JSON-LD has a built-in, standard solution for this, the @graph structure combined with @id references, and using it correctly avoids the “circular reference” problem entirely rather than triggering some special Google penalty for having one. A page that’s legitimately, say, a Product sold by an Organization, reviewed by a Person, and part of a BreadcrumbList doesn’t need each entity awkwardly nested inside the next. It needs each entity defined once with a stable @id, and every other entity that needs to reference it points to that @id instead of re-declaring or circularly embedding the whole object again.
The mechanism: how @graph and @id actually solve this
In plain JSON-LD without the graph structure, if Entity A needs to reference Entity B, and Entity B also needs to reference Entity A, naively nesting one fully inside the other creates exactly the circular structure the question describes, Product contains Organization contains (recursively) the Product again, and so on. This isn’t just inelegant, it can create real parsing ambiguity or duplicate-entity confusion for any consumer of the markup, including Google’s structured data parser.

Task requirements
1. From the JSON-LD text, return the words between "The mechanism: how" and "structured data parser.", inclusive.
2. Answer these questions from the JSON-LD text:
(a) What structure does JSON-LD combine with @id references as its built-in solution?
(b) How many times does the text say each entity needs to be defined?
(c) Whose structured data parser does the text name as a consumer of the markup?

Extracted entries

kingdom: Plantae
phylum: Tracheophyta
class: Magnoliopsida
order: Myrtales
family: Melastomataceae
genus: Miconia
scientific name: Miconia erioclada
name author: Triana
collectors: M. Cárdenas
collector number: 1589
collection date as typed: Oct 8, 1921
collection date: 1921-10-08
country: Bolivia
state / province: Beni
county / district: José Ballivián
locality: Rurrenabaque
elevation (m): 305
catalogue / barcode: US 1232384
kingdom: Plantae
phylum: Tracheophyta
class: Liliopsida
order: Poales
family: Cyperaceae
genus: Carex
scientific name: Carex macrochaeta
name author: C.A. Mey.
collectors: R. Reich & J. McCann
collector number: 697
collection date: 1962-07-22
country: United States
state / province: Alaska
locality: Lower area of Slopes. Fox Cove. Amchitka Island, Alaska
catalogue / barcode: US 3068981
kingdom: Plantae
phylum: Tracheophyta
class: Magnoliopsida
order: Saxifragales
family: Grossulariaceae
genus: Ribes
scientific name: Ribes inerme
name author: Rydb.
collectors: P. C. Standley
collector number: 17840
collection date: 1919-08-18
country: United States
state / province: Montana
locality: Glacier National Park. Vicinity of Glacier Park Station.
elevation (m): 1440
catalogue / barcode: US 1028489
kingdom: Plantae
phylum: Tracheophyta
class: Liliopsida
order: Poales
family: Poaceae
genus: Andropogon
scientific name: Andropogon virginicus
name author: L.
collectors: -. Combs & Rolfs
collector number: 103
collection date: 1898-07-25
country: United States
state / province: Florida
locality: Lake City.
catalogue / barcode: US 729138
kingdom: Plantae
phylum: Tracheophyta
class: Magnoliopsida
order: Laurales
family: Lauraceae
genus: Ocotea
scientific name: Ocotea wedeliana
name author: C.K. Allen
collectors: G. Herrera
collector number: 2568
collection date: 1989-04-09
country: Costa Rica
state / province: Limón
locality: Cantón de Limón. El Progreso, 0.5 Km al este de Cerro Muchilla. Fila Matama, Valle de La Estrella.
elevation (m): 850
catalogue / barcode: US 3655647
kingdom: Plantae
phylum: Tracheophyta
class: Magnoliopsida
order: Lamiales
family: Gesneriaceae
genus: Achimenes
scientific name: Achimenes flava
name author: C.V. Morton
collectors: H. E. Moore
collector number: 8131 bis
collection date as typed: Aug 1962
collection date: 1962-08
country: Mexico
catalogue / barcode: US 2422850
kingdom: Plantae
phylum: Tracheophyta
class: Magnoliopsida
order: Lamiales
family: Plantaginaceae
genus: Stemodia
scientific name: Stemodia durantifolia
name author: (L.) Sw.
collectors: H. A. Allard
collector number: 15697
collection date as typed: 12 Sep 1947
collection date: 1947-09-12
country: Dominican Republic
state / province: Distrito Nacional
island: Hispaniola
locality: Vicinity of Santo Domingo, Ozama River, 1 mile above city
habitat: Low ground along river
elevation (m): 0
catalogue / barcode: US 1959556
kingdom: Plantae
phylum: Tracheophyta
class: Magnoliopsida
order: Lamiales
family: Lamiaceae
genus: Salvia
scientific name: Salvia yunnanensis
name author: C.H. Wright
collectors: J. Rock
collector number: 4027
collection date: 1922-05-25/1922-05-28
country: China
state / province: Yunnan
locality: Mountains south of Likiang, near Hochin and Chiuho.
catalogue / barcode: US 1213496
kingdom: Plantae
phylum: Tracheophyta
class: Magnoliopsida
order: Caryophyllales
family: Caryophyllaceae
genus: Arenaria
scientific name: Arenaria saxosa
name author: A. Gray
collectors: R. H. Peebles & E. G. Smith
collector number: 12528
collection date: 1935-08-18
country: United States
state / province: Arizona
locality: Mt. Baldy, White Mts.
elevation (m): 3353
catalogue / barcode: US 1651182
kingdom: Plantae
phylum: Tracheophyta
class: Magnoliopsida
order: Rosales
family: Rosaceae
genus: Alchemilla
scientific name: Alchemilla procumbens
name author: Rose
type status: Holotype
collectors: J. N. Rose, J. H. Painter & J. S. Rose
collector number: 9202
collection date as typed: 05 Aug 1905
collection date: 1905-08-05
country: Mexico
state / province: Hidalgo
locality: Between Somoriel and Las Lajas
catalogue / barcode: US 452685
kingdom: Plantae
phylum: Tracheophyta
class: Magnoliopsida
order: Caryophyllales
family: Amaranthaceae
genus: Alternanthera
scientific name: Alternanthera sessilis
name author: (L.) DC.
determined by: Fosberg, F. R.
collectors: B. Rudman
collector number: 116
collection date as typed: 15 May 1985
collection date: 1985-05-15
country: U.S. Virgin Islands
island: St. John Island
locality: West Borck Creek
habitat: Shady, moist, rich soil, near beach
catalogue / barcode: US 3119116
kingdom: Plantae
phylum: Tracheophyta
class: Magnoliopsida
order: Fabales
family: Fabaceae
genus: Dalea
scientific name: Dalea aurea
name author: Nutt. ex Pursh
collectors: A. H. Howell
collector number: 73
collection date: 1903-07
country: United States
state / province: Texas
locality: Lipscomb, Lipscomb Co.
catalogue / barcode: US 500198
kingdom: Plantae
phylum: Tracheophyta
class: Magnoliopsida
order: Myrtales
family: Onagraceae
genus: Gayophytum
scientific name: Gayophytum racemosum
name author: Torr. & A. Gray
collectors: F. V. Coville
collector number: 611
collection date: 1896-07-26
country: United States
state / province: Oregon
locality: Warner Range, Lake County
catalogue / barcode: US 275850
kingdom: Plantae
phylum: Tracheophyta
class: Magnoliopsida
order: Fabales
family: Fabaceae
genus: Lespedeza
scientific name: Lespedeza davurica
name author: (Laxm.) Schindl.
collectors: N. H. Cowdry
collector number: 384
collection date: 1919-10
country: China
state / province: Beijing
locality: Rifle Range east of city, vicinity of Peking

Exercise answers
1.
The mechanism: how @graph and @id actually solve this
In plain JSON-LD without the graph structure, if Entity A needs to reference Entity B, and Entity B also needs to reference Entity A, naively nesting one fully inside the other creates exactly the circular structure the question describes, Product contains Organization contains (recursively) the Product again, and so on. This isn’t just inelegant, it can create real parsing ambiguity or duplicate-entity confusion for any consumer of the markup, including Google’s structured data parser.

2.
(a) The @graph structure.
(b) Once, with a stable @id.
(c) Google's.